I do however let my children’s teachers know about Ryan just in case my kids mention him I don’t want the teacher saying anything that would make them feel bad. My kids have always known about Ryan and they also talk about him. There are times when they tell me how much they miss him and if they can visit him in heaven or why can’t he visit us. I tell them that he watches over us and will always be part of our family. My husband and I lost a dear friend named Herman a couple of years ago and when we went to see him, I asked him to watch over Ryan and for a short time I found myself a bit envious of Herman because he was soon going to see my little boy. I know that may sound strange and it didn’t last long but it was a feeling that I had. But believe me I know and appreciate the special gifts that I have every day when Shannon and Kyle wake up and give me a hug.
I also don’t think of Ryan as a baby anymore either. Thou I lost him when he was only 7 weeks old to SIDS, I feel that since Shannon has grown so would Ryan. I also always wondered if Shannon would remember something about Ryan as the years went by and I know there are probably some mothers who lost recently that would like to ask me that same question, and unfortunately the answer to that questions was no. I guess she was just too young to recall anything. She does miss him and talks about him often and someone told me that one day Shannon will do something in honor of her brother. I truly believe that will happen.
My husband and I have stayed involved in the SIDS Community and helping to raise money for research and to bring awareness to people. My husband has even served on the National SIDS Alliance (First Candle Board) for the past three years and will continue for another three years and I think that has helped us to get through those darkest of days.

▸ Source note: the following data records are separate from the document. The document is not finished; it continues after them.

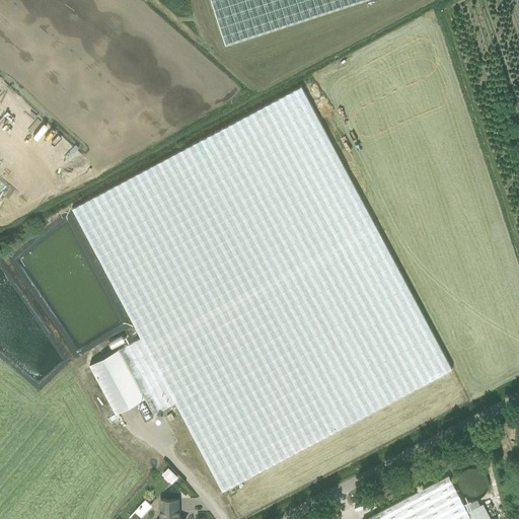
[(210,0),(224,45),(363,0),(210,0)]
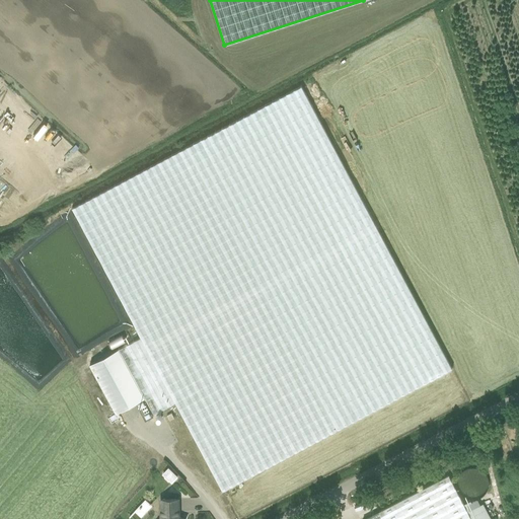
[(145,397),(154,414),(175,402),(222,491),(452,368),(302,86),(72,208),(141,337),(119,349),(90,364),(116,414),(145,397)]
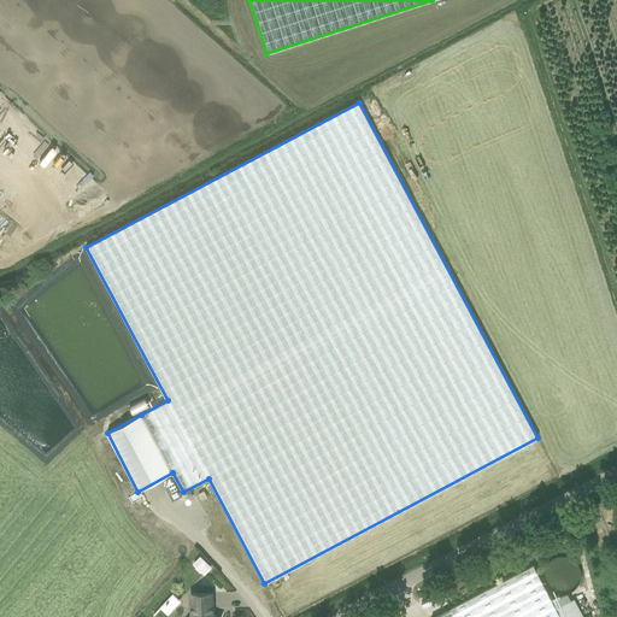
[(131,405),(134,411),(148,407),(146,400),(131,405)]
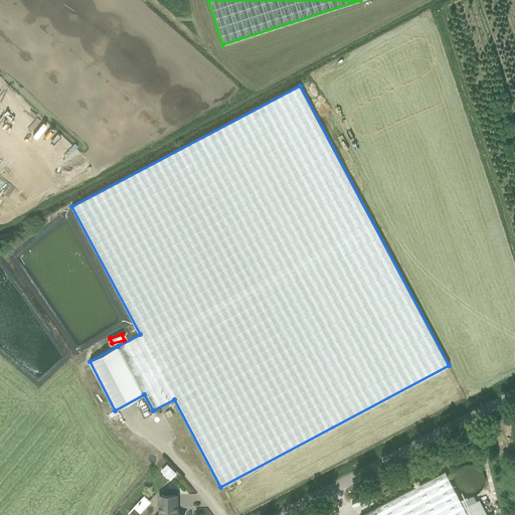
[(143,395),(135,399),(144,417),(152,413),(143,395)]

So for those of you who are in those early years, there is one thing I have to say. You never forget your beautiful baby, but you do find ways to enjoy what you have and to let go of what my husband and I have always called “The Would a Should a’s”. We embrace the family that we are blessed with each day and enjoy their successes. It seems very strange to me this year that on this 8th Angel date we are visiting our children’s school for parent teacher conferences. Life does continue on no matter what you do that was probably one of the most difficult things for me to understand. I always wondered how, can the world keep going on when my family and I have suffered such a loss.
I would also like to Thank Jean for C.L.I.M.B. and for being there during those very dark days knowing there were other families out there that lost a multiple made me feel that I wasn’t so alone. My best words of advice for anyone reading this is to do what you need to do to get yourself through the dark days eventually you will notice that you have less dark days and more happy days. Allow yourself to smile, to laugh and to enjoy life again. I use to tell myself that if it was me who had died I wouldn’t want my family suffering and not smiling then all the happy memories of me will have disappeared. My love and sympathy to all Parent, Grandparents, Siblings and Friends of those who have lost a child, there is no greater pain imaginable.